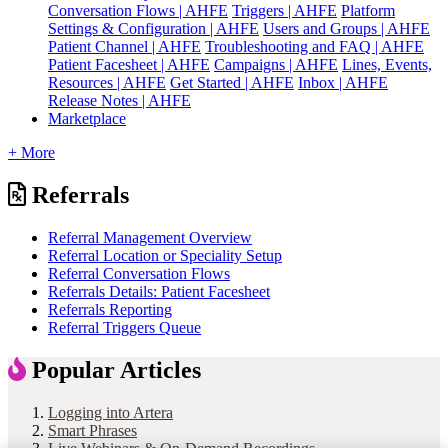
Conversation Flows | AHFE
Triggers | AHFE
Platform
Settings & Configuration | AHFE
Users and Groups | AHFE
Patient Channel | AHFE
Troubleshooting and FAQ | AHFE
Patient Facesheet | AHFE
Campaigns | AHFE
Lines, Events,
Resources | AHFE
Get Started | AHFE
Inbox | AHFE
Release Notes | AHFE
Marketplace
+ More
Referrals
Referral Management Overview
Referral Location or Speciality Setup
Referral Conversation Flows
Referrals Details: Patient Facesheet
Referrals Reporting
Referral Triggers Queue
Popular Articles
Logging into Artera
Smart Phrases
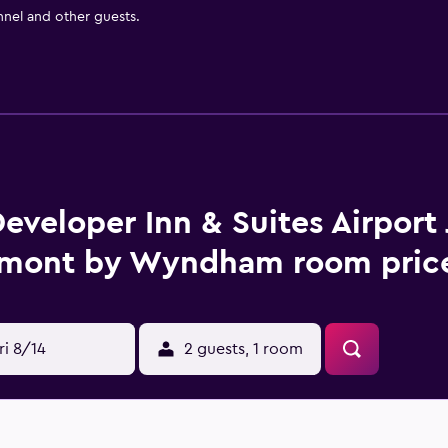
nnel and other guests.
eveloper Inn & Suites Airport 
mont by Wyndham room price
ri 8/14
2 guests, 1 room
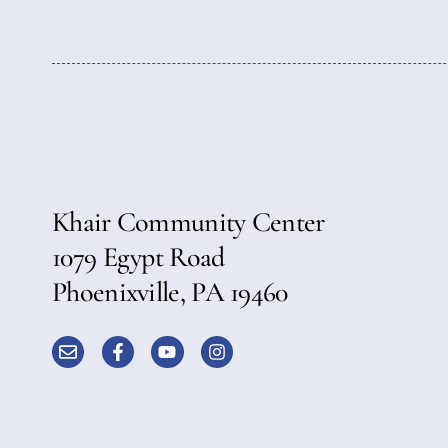
Khair Community Center
1079 Egypt Road
Phoenixville, PA 19460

Task requirements
Update the rows by replacing every occurrence of "AHFE" with "Help Center" and leaving all other text unchanged. Leave the pictures out of your answer.

Response to the task
Conversation Flows | Help Center
Triggers | Help Center
Platform
Settings & Configuration | Help Center
Users and Groups | Help Center
Patient Channel | Help Center
Troubleshooting and FAQ | Help Center
Patient Facesheet | Help Center
Campaigns | Help Center
Lines, Events,
Resources | Help Center
Get Started | Help Center
Inbox | Help Center
Release Notes | Help Center
Marketplace
+ More
Referrals
Referral Management Overview
Referral Location or Speciality Setup
Referral Conversation Flows
Referrals Details: Patient Facesheet
Referrals Reporting
Referral Triggers Queue
Popular Articles
Logging into Artera
Smart Phrases
nnel and other guests.
eveloper Inn & Suites Airport 
mont by Wyndham room price
ri 8/14
2 guests, 1 room
Khair Community Center
1079 Egypt Road
Phoenixville, PA 19460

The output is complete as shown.